Moon-Time Revolution

I don’t always love my period. But I am always grateful for it, even through the cramps, the bloating, the super sensitive stomach. This is not just because my future self needs a functioning menstrual cycle to get pregnant and have the children I will someday want. My gratitude stems from the regular gifts that my period gives me, gifts that I have only learned to accept in the past two years, gifts that I want more women to know exist and experience.

http://www.mysacredcycle.com/home/

Yesterday, I told a friend of mine about the mindfulness I’ve developed around my cycle. I told him that now, on the first day of my period, I enter into an altered state, an easy meditation, daydreaming and swimming through thoughts that I normally suppress. At the end of my description, he told me he was jealous that I could have that.
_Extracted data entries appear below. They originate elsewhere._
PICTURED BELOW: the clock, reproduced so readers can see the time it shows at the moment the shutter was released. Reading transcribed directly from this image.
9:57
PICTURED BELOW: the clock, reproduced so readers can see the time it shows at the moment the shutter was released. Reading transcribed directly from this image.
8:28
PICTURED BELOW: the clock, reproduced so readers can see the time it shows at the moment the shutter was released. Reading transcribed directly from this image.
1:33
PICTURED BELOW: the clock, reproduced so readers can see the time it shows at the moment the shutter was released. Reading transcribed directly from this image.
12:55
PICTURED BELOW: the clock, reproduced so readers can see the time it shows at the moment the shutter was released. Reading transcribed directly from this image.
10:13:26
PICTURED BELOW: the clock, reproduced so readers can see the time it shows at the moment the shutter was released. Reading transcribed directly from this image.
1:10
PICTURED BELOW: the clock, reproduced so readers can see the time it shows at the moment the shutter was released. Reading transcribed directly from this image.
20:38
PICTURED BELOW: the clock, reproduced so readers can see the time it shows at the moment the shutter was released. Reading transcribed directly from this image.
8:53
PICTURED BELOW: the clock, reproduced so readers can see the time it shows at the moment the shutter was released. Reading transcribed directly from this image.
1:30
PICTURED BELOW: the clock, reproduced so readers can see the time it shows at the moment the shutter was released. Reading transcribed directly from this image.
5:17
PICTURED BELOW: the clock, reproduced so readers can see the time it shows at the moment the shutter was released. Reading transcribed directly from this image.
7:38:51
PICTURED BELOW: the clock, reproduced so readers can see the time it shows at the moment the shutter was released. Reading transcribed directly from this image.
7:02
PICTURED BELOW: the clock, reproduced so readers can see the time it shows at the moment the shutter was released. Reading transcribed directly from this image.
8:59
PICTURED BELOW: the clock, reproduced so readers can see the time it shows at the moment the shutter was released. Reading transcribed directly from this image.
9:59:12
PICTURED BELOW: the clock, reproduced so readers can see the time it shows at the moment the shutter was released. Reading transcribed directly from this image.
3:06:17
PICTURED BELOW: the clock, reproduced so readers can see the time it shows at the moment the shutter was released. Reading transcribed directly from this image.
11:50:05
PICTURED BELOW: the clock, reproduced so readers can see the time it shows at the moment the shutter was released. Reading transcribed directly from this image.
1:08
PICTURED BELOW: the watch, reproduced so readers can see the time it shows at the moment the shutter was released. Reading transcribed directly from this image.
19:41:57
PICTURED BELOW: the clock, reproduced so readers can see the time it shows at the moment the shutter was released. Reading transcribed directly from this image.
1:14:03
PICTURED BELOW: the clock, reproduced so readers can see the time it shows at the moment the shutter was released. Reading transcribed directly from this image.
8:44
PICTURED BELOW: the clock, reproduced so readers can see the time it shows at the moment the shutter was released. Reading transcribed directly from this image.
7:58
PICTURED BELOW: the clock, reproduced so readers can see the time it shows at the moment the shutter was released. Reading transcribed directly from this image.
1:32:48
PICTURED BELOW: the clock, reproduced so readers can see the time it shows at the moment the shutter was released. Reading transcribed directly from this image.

How many men have ever said that to you, how many of you have ever said that to a woman? Despite the mind-blowing power of menstruation and its mystical connection with our earth and moon, few men think it is something worth experiencing.

This is because our culture does not honor our periods nor make having them easy. Period products are promoted as helping you hide that you are having a period, control your period, so you can function "normally". Have you ever tried getting drunk or smoking pot (with a legal prescription, of course) and then go to work or school for a normal day? I sure hope not! But that is what women have learned to do their entire lives, when their bodies are flushed with hormones, their entire cycle in an altered chemical make-up. Just like there is an appropriate place for altering your state of mind, there is an appropriate place for being on your period. It is certainly not going about your day per usual. And when we force this regularity on a moon-day, it often results in frustration, anxiety, irritability, and worst of all, a lost opportunity.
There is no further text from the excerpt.